[TEXT PROVIDED]
1. Abridged Problem Statement  
Given integers N (2≤N≤1000) and K (1≤K≤30000) with gcd(N,K)=1, construct a non-negative integer array S of length N summing to K, such that if you form S′ by doing “S′₁ = S₁+1, S′ₙ = Sₙ–1, and S′ᵢ = Sᵢ for 2≤i≤n–1”, then S′ is a cyclic rotation of S. Output any such S.

2. Detailed Editorial  

Definition and Rewriting the Condition  
We seek S = [S₀,S₁,…,S_{n−1}] (0-indexed for convenience) with ∑Sᵢ = k and all Sᵢ ≥0, so that the transformed array  
  S′₀ = S₀+1,  
  S′_{n−1} = S_{n−1}–1,  
  S′ᵢ = Sᵢ for 1 ≤ i ≤ n−2  
is exactly S rotated by some shift t (0 < t < n). Equivalently, there exists t such that for every i:  
  S′ᵢ = S_{(i+t) mod n}.  

Key Observations  
1. Let a = ⌊K/N⌋ and d = K mod N.  Then if we start with all entries equal to a, the sum is N·a ≤ K, and we still need to distribute d extra “+1” units among the N positions.
[/TEXT PROVIDED]
WHAT IS REQUIRED: Copy out the whole array rotation editorial above, word for word.
[DATA TO EXAMINE]
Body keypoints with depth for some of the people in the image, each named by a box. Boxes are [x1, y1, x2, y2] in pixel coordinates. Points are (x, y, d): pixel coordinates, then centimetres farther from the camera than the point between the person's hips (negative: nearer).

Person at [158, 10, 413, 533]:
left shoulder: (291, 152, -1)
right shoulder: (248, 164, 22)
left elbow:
[/DATA TO EXAMINE]
[DATA TO EXAMINE]
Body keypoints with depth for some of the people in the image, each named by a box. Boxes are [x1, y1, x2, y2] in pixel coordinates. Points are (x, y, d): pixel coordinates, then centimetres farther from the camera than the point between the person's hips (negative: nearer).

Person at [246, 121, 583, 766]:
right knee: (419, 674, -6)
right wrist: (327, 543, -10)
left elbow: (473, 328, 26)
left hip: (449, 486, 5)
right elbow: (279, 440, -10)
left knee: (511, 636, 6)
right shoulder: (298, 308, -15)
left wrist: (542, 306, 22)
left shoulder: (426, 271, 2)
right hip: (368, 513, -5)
[/DATA TO EXAMINE]
TASK RESPONSE:
1. Abridged Problem Statement  
Given integers N (2≤N≤1000) and K (1≤K≤30000) with gcd(N,K)=1, construct a non-negative integer array S of length N summing to K, such that if you form S′ by doing “S′₁ = S₁+1, S′ₙ = Sₙ–1, and S′ᵢ = Sᵢ for 2≤i≤n–1”, then S′ is a cyclic rotation of S. Output any such S.

2. Detailed Editorial  

Definition and Rewriting the Condition  
We seek S = [S₀,S₁,…,S_{n−1}] (0-indexed for convenience) with ∑Sᵢ = k and all Sᵢ ≥0, so that the transformed array  
  S′₀ = S₀+1,  
  S′_{n−1} = S_{n−1}–1,  
  S′ᵢ = Sᵢ for 1 ≤ i ≤ n−2  
is exactly S rotated by some shift t (0 < t < n). Equivalently, there exists t such that for every i:  
  S′ᵢ = S_{(i+t) mod n}.  

Key Observations  
1. Let a = ⌊K/N⌋ and d = K mod N.  Then if we start with all entries equal to a, the sum is N·a ≤ K, and we still need to distribute d extra “+1” units among the N positions.